Saved data entries:
=== Begin Enclosure ===
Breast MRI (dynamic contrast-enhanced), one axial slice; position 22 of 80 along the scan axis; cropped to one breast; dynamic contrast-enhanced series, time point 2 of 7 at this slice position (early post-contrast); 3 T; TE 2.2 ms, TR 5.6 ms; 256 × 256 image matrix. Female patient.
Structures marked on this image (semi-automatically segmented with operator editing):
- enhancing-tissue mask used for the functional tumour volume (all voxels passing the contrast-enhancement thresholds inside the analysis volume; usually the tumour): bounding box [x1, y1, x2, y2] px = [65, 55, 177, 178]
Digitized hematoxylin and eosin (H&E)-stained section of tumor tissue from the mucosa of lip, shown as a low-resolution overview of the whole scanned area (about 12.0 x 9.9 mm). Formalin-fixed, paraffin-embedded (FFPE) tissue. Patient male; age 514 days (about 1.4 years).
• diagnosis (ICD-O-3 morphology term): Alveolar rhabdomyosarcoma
=== End Enclosure ===
=== Begin Enclosure ===
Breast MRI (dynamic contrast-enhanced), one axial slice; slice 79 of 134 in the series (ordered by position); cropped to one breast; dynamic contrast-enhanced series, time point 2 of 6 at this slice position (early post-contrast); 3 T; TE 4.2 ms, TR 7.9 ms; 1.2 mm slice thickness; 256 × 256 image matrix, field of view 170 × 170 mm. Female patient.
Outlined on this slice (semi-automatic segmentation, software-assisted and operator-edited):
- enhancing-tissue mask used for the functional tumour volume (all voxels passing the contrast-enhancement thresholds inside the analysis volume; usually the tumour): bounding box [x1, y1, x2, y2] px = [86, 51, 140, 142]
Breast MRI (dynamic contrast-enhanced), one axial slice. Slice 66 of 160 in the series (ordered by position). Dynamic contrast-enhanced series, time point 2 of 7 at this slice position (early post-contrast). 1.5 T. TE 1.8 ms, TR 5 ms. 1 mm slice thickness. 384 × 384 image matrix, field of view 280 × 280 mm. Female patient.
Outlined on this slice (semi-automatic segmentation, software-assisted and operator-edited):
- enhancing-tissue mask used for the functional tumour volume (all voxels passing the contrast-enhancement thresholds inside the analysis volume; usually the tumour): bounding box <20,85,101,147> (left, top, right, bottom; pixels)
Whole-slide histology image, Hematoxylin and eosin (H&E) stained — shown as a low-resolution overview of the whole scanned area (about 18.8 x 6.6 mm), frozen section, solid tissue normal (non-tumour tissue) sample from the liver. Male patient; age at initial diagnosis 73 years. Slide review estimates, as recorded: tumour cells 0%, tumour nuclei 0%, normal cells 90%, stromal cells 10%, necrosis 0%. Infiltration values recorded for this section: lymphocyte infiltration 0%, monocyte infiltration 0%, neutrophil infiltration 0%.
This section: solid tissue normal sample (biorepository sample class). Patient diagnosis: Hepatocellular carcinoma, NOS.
=== End Enclosure ===
# What you need to do:
Within the data above, the lines from the one with "Digitized hematoxylin and" to the one with "term): Alveolar rhabdomyosarcoma" must be repeated exactly; no other line belongs in the answer.

# Written response:
Digitized hematoxylin and eosin (H&E)-stained section of tumor tissue from the mucosa of lip, shown as a low-resolution overview of the whole scanned area (about 12.0 x 9.9 mm). Formalin-fixed, paraffin-embedded (FFPE) tissue. Patient male; age 514 days (about 1.4 years).
• diagnosis (ICD-O-3 morphology term): Alveolar rhabdomyosarcoma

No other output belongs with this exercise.